• U.S.

Art: SCULPTURE ON THE BARGAIN COUNTER

2 minute read
TIME

“DESPITE today’s boom prices in the market for popular paintings (TIME, Dec. 5), art collecting need not be any more expensive a hobby than photography or sailing. To make that point, the City Art Museum of St. Louis last week was staging a show of 367 art works priced at $4 to $1,200 apiece. Art objects of various neglected periods proved to be even better bargains than contemporary pictures by little-known artists. Sample rates: a bronze reindeer from ancient Persia for $632.50, a 5,000-year-old “female divinity” from Sumer for $103.50, an ancient Egyptian bronze statuette of Anubis for $172.50, a Tarascan warrior for $200, a Coptic bone statuette for $28.75, Etruscan earrings for $189.75, and two highly stylized Spanish and Greek bronzes for $200 (left} and $402.50 (right}.

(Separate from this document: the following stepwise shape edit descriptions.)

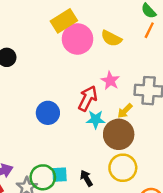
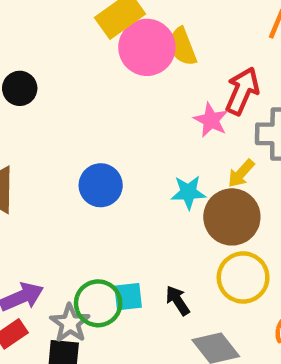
yellow semicircle: (111, 38) -> (182, 47), moved, turned 45
red arrow: (88, 98) -> (242, 91), moved

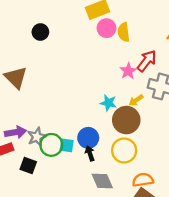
pink circle: (147, 47) -> (107, 28), size x0.7
blue circle: (101, 185) -> (88, 138), moved
gray star: (70, 323) -> (37, 137), moved

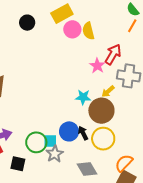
black circle: (40, 32) -> (27, 23), moved
gray star: (37, 137) -> (55, 154), moved
black arrow: (90, 153) -> (83, 133), moved
orange semicircle: (143, 180) -> (124, 163), turned -30

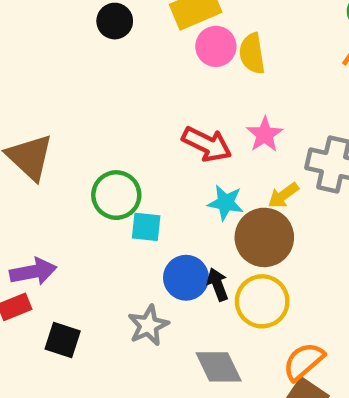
red arrow: (113, 54) -> (207, 144), moved, turned 80
cyan square: (50, 141) -> (146, 227), moved
green circle: (36, 142) -> (116, 195), moved

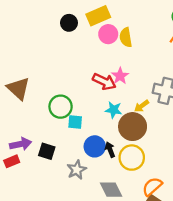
black circle: (115, 21) -> (69, 23), moved
pink star: (265, 134) -> (120, 76), moved
black square: (63, 340) -> (47, 151), moved

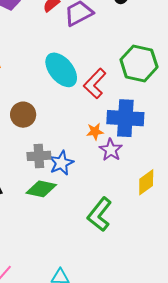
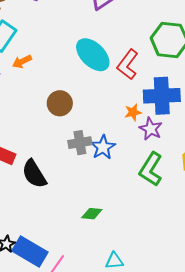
green diamond: (41, 189) -> (92, 214), moved, size x0.7
green L-shape: (100, 214) -> (151, 169), moved

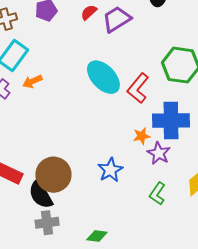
brown circle: (60, 103) -> (53, 175), moved, size x1.4
gray cross: (80, 143) -> (47, 223), moved
green L-shape: (151, 169) -> (157, 194), size x0.7

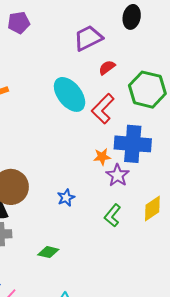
red semicircle: (89, 12) -> (107, 68), moved
blue star: (110, 170) -> (66, 198), moved, size x0.7

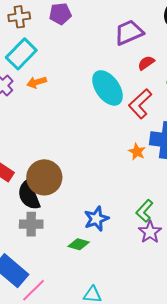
orange star: (102, 157) -> (137, 152), turned 30
purple star: (118, 175) -> (150, 232), moved
blue star: (66, 198) -> (96, 219), moved, size x1.4

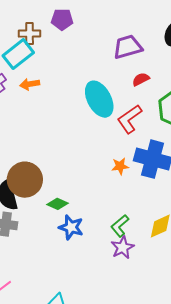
brown cross: (19, 17) -> (30, 34), moved
orange star: (137, 152) -> (120, 166), turned 30
blue star: (96, 219) -> (71, 227), turned 30
green diamond: (79, 244) -> (57, 204), moved

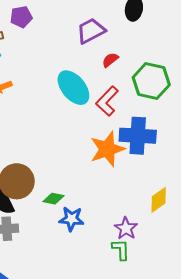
orange star: (120, 166) -> (107, 149), size x2.0
green L-shape: (120, 226) -> (121, 250), moved, turned 140

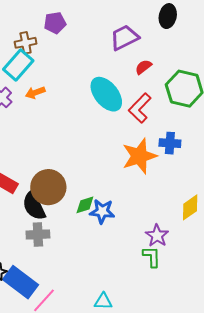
blue cross: (138, 136) -> (170, 143), size x0.6
green diamond: (53, 199) -> (85, 205), turned -30
blue star: (71, 219) -> (102, 211), moved

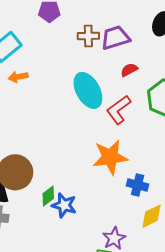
brown cross: (26, 43) -> (88, 36), moved
blue cross: (170, 143) -> (138, 185), moved
green diamond: (85, 205) -> (48, 196), turned -30

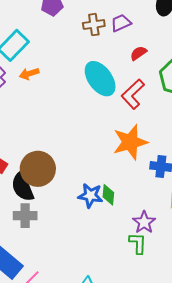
purple trapezoid: (115, 38) -> (121, 23), size x0.7
green diamond: (48, 196) -> (108, 195), moved, turned -40

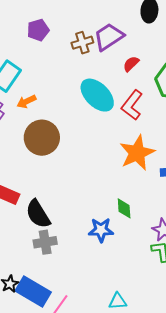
purple trapezoid: (121, 23) -> (109, 37), size x1.5
brown circle: (38, 169) -> (42, 138), moved
blue star: (90, 196) -> (101, 230), moved

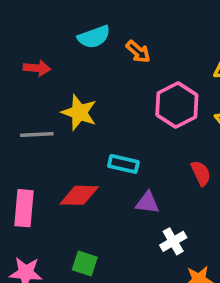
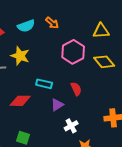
cyan semicircle: (94, 37) -> (26, 26), moved
red semicircle: (201, 173) -> (76, 89), moved
purple triangle: (147, 203) -> (57, 105), turned -40

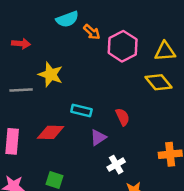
cyan semicircle: (26, 26) -> (67, 19), moved
yellow triangle: (101, 31) -> (165, 51), moved
pink hexagon: (73, 52) -> (123, 46), moved

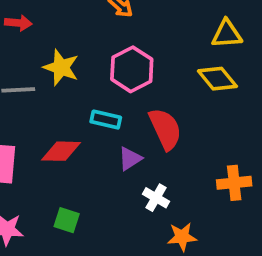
pink hexagon: (123, 46) -> (132, 69), moved
red semicircle: (123, 117) -> (165, 129), size x1.6
white cross: (116, 165) -> (156, 198), turned -30

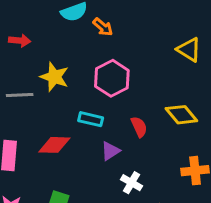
yellow triangle: (227, 34) -> (189, 50), turned 36
yellow diamond: (217, 79) -> (181, 115), moved
red semicircle: (165, 129) -> (139, 127), size x0.6

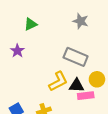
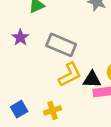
gray rectangle: (76, 57) -> (61, 45), moved

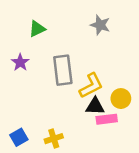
gray rectangle: (61, 45) -> (63, 70), turned 60
yellow L-shape: (70, 75) -> (91, 86), moved

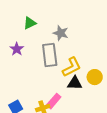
gray star: (100, 25) -> (61, 33), moved
pink rectangle: (107, 119) -> (54, 101), moved, turned -42

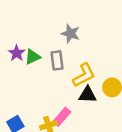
green triangle: (30, 23) -> (33, 57), moved
gray rectangle: (50, 55) -> (57, 60), size x0.7

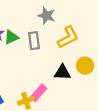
yellow L-shape: (84, 75) -> (68, 37), moved

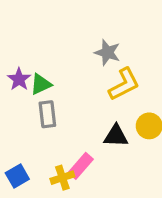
gray star: (46, 16) -> (107, 53), moved
gray rectangle: (34, 41) -> (47, 114), moved

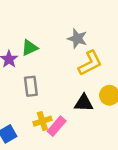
green triangle: (41, 84) -> (30, 48), moved
yellow cross: (62, 178) -> (42, 121), moved

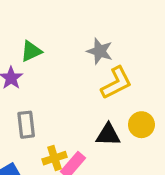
green triangle: (30, 48) -> (31, 51), moved
gray rectangle: (31, 86) -> (26, 125), moved

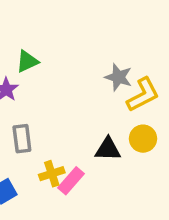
gray star: (100, 51) -> (118, 77), moved
yellow L-shape: (116, 83) -> (143, 95), moved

Among the show’s most surprisingly low-priced hits were the Greek terra cottas (opposite}. Starting with the Tanagra woman and reading clockwise, their price tags read: $517.50, $115, $345 and $230. The makers of the terra cottas were low-caste artisans, often slaves, who turned out art by the ovenful, like cookies, mostly for the grave trade. Whether out of superstition or sentiment, their wares were heaped in tombs, and so sometimes survived the centuries. Many of the figures are thought to be free little interpretations of lost great sculptures. They narrowly reflect, as in a rear-view mirror, the lucid, passionate, sun-swept world of the ancient Mediterranean.